After Robert’s initial visit, he called me again several times to clarify and pursue additional questions. I recommended other experts who had worked with or studied under the Wohlstetters for him to interview. Harry Rowen, my former Defense Department boss, was one. Andrew Marshall, at the Pentagon’s Office of Net Assessment, was another. Both had worked closely with Albert and Roberta at RAND. Later, Harry and I contacted Joan Wohlstetter, Albert and Roberta’s daughter, and persuaded her to make her parents’ private papers at the Hoover Institution’s archives available to Robert. These papers are now open to the public, and some of them are included in this edited volume. Robert’s visits to Washington multiplied as he interviewed more of Albert’s former protégés, as well as his critics.
In 2006, I asked Robert if he would be willing to help out at my nonprofit research organization, the Nonproliferation Policy Education Center (NPEC). He immediately agreed and assumed responsibility for completing research that had already been begun by Paul Lettow on the meaning of “nuclear energy for peaceful purposes” in the Nuclear Nonproliferation Treaty. Although Robert was planning to write a comprehensive biography of Albert Wohlstetter, I encouraged him instead to publish short pieces on the Wohlstetters. His success here led to the next suggestion: an edited volume of Albert and Roberta’s key writings relating to nuclear proliferation and national security affairs, with commentaries by the Wohlstetters’ colleagues and students. I worked with him to develop a grant proposal.

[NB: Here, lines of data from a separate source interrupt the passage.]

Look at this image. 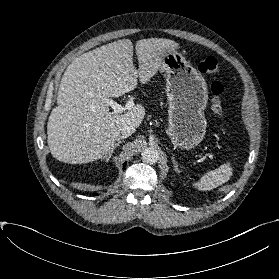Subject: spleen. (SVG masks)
Instances as JSON below:
<instances>
[{
    "mask_svg": "<svg viewBox=\"0 0 279 279\" xmlns=\"http://www.w3.org/2000/svg\"><path fill=\"white\" fill-rule=\"evenodd\" d=\"M231 176L232 168L229 164H225L217 170L207 173L196 186L199 190H211L227 182Z\"/></svg>",
    "mask_w": 279,
    "mask_h": 279,
    "instance_id": "1",
    "label": "spleen"
}]
</instances>
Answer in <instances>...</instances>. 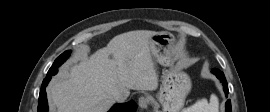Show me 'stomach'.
<instances>
[{"label": "stomach", "mask_w": 270, "mask_h": 112, "mask_svg": "<svg viewBox=\"0 0 270 112\" xmlns=\"http://www.w3.org/2000/svg\"><path fill=\"white\" fill-rule=\"evenodd\" d=\"M154 59L170 67L162 76V84L156 95L164 112H178L191 90V80L177 63L178 52L174 36L166 31L157 32L151 38Z\"/></svg>", "instance_id": "0dacf381"}]
</instances>
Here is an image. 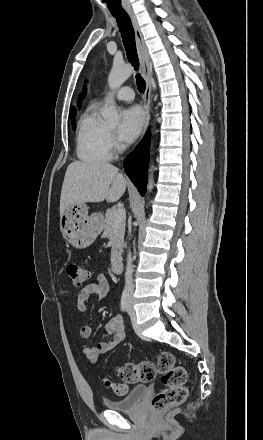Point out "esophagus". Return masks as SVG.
I'll use <instances>...</instances> for the list:
<instances>
[{
	"label": "esophagus",
	"mask_w": 263,
	"mask_h": 440,
	"mask_svg": "<svg viewBox=\"0 0 263 440\" xmlns=\"http://www.w3.org/2000/svg\"><path fill=\"white\" fill-rule=\"evenodd\" d=\"M128 15L131 19L132 26L134 29L137 52L142 68V74L146 81V89L144 93V111H145V122L143 128V136H144L150 121L152 65L148 58L147 48L137 18L131 10L128 11Z\"/></svg>",
	"instance_id": "obj_1"
}]
</instances>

The result is this volume, which is designed not as a eulogy or a Festschrift, but as a testament to the continuing relevance of the work of Albert and Roberta Wohlstetter in the fields of nuclear and security policy analysis. Albert and Roberta wrote hundreds of articles and studies on U.S. policy on the Balkans, as well as the Persian Gulf; strategic command and control; intelligence and warning; NATO nuclear planning; U.S.-Russian arms control; strategic and theater missile defenses; the economics and military dangers of civilian nuclear energy; nuclear safeguards and nuclear nonproliferation; and military nuclear strategy and methods of policy analysis and design. Their contributions to and influence in these areas of policy were considerable. As a result, it simply is not possible to include in a single volume all of the studies and writings that one would need in order to cover the full extent of their work.
Still, publishing selections of their most important writings is worthwhile. Increased concern about the spread of nuclear weapons in the Far and Middle East, the controversy surrounding civilian nuclear cooperation with India, the global revival of nuclear power and debate over its economics and security implications, the controversies surrounding how the Nuclear Nonproliferation Treaty’s obligations and rights are being cynically read by Iran and other states—all of these issues have prompted Washington pundits and national security analysts to cite the Wohlstetters’ work. The same can also be said of the security concerns recently raised by Islamic fundamentalism, the continued instability of the Balkans, the questions surrounding NATO’s future and America’s alliances in the Far East, the relevance of nuclear deterrence after the Cold War, and the emergence of ballistic missile defense as a key ingredient in strategic forces and alliance relations.
This volume can hardly cover all the insights that the Wohlstetters’ work might shed on these topics. Instead, it is designed to make some of the most significant of Albert and Roberta’s writings—many of which were previously unpublished—much more accessible. Using this volume’s references and its companion website, Albert Wohlstetter Dot Com (www.albertwohlstetter.com), readers will be able to view some of the most interesting of the Wohlstetters’ archived analyses. Finally, Robert Zarate’s introductory essay and the subsequent commentaries, which have been written by some of Albert and Roberta’s closest colleagues and students, should help to introduce the Wohlstetters’ works not only to current policymakers and security planners, but to students who may later assume these roles.